When played upfront, Alexis often drops back into midfield to create a little more presence in the build up, but he has made way for the more orthodox presence of Giroud at centre forward in recent weeks, rendering the midfield cupboard even barer. The system has been slightly precarious since the beginning of the season, but a few key cogs have changed in recent weeks and the small hole in Arsenal’s bucket has begun to gape.

It’s telling that Arsenal have opened the scoring in all three of their Premier League defeats this season. They also failed to hold a 2-1 advantage at home to Paris Saint Germain to ensure top spot in their Champions League group. (Fortunately, PSG had their own custard pie moment on match day 6). Arsenal do not really know how to play when they don’t really need a goal- or else, they lack the tools to bring the temperature of the game down when in the ascendancy.

Performances in tight games against defensive sides like Burnley, Middlesbrough and West Brom were fairly stable across the whole 90 minutes, because the objective did not change for the vast majority of these matches. Only Middlesbrough properly tested the Gunners’ openness in midfield on the counter attack through Adama Traore.

Messrs Koeman and Guardiola made tactical alterations with their teams trailing Arsenal at half time. Arsene is good at injecting needed attacking impetus from the dressing room when required. But he rarely intervenes from the dugout and his team floundered, failing to respond to the change in impetus in either match. In August, Liverpool overturned the Gunners’ opening goal, racing into a 4-1 lead. Only at that point, when the home side had to throw caution to the wind and play with abandon, did they reassert themselves and pull the score back to 3-4.

When Aaron Ramsey scores the equaliser against Preston on Saturday evening, he and Arsene exchange a brief thumbs up, which suggests the two had a conversation about Ramsey pushing on at half time. Wenger is more comfortable and arguably more competent at issuing clear instructions when his team needs to attack. Arsenal are far less comfortable at controlling matches when necessary.

A fast, fluid, interchanging front three of Iwobi, Walcott and Alexis improved the team’s attacking output earlier in the season. However, Cazorla, Coquelin and Özil have all been absent to varying degrees in recent weeks and Alexis has been moved back out wide. Consequently, the space behind the attack has become more of an issue. Arsenal have lacked a clear identity. Short of the tried and trusted Coqzorla axis, the manager still appears uncertain as to how his midfield should be structured.

Therefore, the pattern of Arsenal’s games has seen the team meander with little direction in the opening exchanges. The unit appears unsure of itself, staggering in a quasi-dazed fashion until the final period of the game, when the clouds break and they unleash Operation Thunder.

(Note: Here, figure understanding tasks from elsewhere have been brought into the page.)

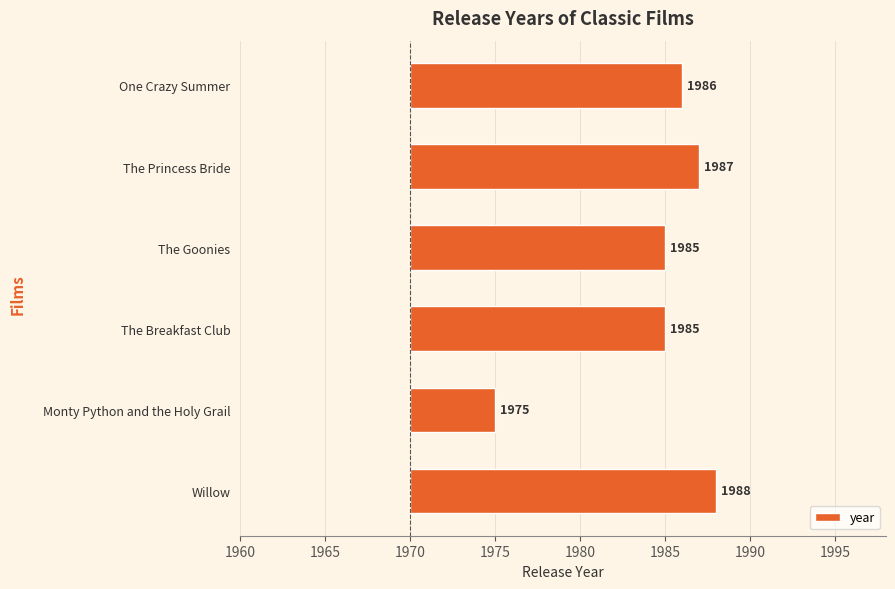

Count the number of data series in this chart.

1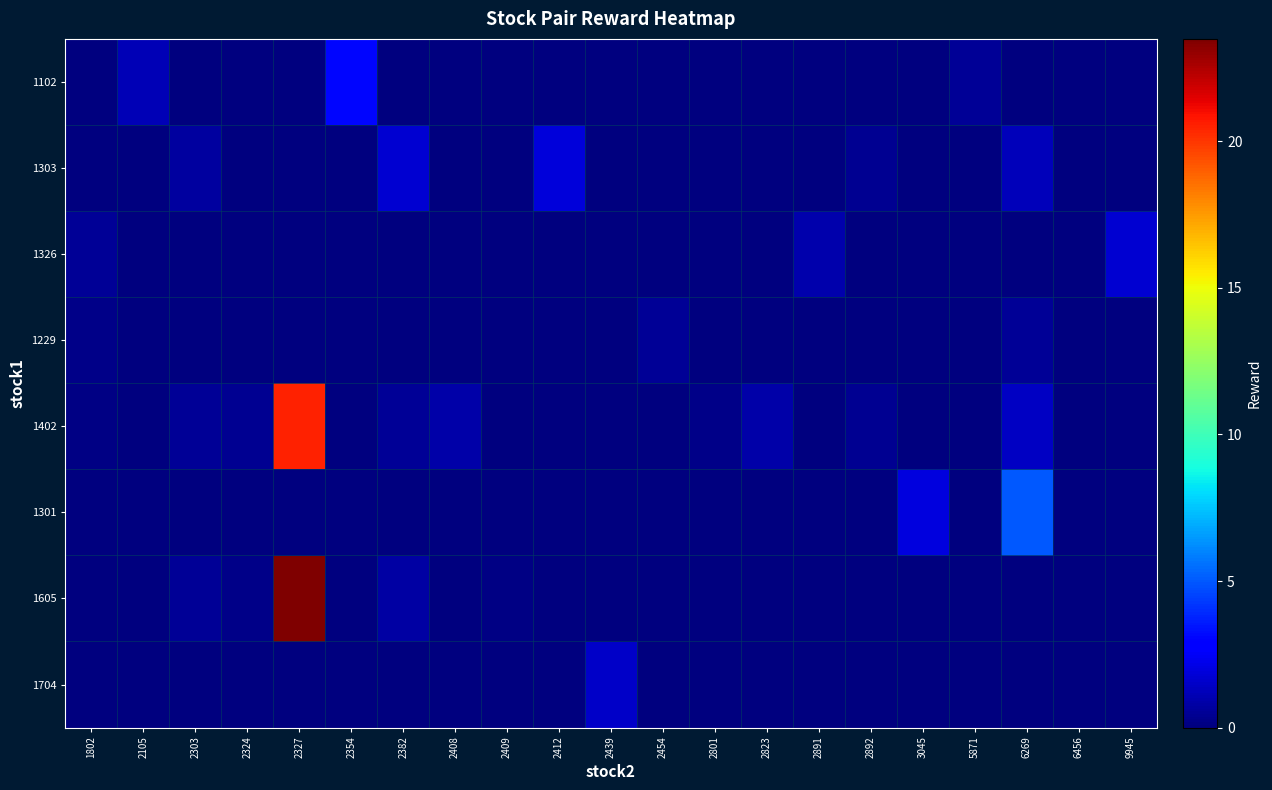

Reading right to left, extract all data points from this chart.

row_0: 0.0	0.0	0.0	0.5	0.0	0.0	0.0	0.0	0.0	0.0	0.0	0.0	0.0	0.0	0.0	3.1	0.0	0.0	0.0	1.1	0.0
row_1: 0.0	0.0	1.2	0.0	0.0	0.5	0.0	0.0	0.0	0.0	0.0	1.9	0.0	0.0	1.7	0.0	0.0	0.0	0.7	0.0	0.0
row_2: 1.7	0.0	0.0	0.0	0.0	0.0	1.0	0.0	0.0	0.0	0.0	0.0	0.0	0.0	0.0	0.0	0.0	0.0	0.0	0.0	0.5
row_3: 0.0	0.0	0.6	0.0	0.0	0.0	0.0	0.0	0.0	0.5	0.0	0.0	0.0	0.0	0.0	0.0	0.0	0.0	0.0	0.0	0.2
row_4: 0.0	0.0	1.4	0.0	0.0	0.4	0.0	0.8	0.2	0.0	0.0	0.0	0.0	0.8	0.5	0.0	20.5	0.4	0.5	0.0	0.1
row_5: 0.0	0.0	5.0	0.0	2.0	0.0	0.0	0.0	0.0	0.0	0.0	0.0	0.0	0.0	0.0	0.0	0.0	0.0	0.0	0.0	0.0
row_6: 0.0	0.0	0.0	0.0	0.0	0.1	0.0	0.0	0.0	0.0	0.0	0.0	0.1	0.0	0.8	0.0	23.5	0.2	0.6	0.0	0.0
row_7: 0.0	0.0	0.0	0.0	0.0	0.0	0.0	0.0	0.0	0.0	1.5	0.0	0.0	0.0	0.0	0.0	0.0	0.0	0.0	0.0	0.0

Like a student that begins an assignment the night before it is due, the Gunners cease the pretence of a coherent plan and start bashing at the keyboard. This is why players like Olivier Giroud and Lucas Perez have prospered in recent weeks.

Giroud is a player tailor made for the white knuckle stage of the game, when opponents tire and his colleagues are panicked into directness. Lucas is cut from a similar cloth to Theo Walcott, in that he offers little in the build-up phase, but his movement in the penalty area is excellent. He and Giroud have become brothers in arms when the nightclub lights come on and everyone on the dancefloor suddenly looks very ungraceful indeed. They have become something close to a traditional ‘little and large’ strike pairing in the last two games.

Arsene’s bench has bailed him out on many an occasion this season. This is largely because he has a good squad with a variety of attacking options. But it is also because the attackers that he sends on benefit from Arsenal’s loss of inhibition, as they give up on any semblance of a strategy and embrace kitchen sink football. Essentially, the Gunners benefit from chaotic, lawless periods of the game because they have become a slightly chaotic, lawless team.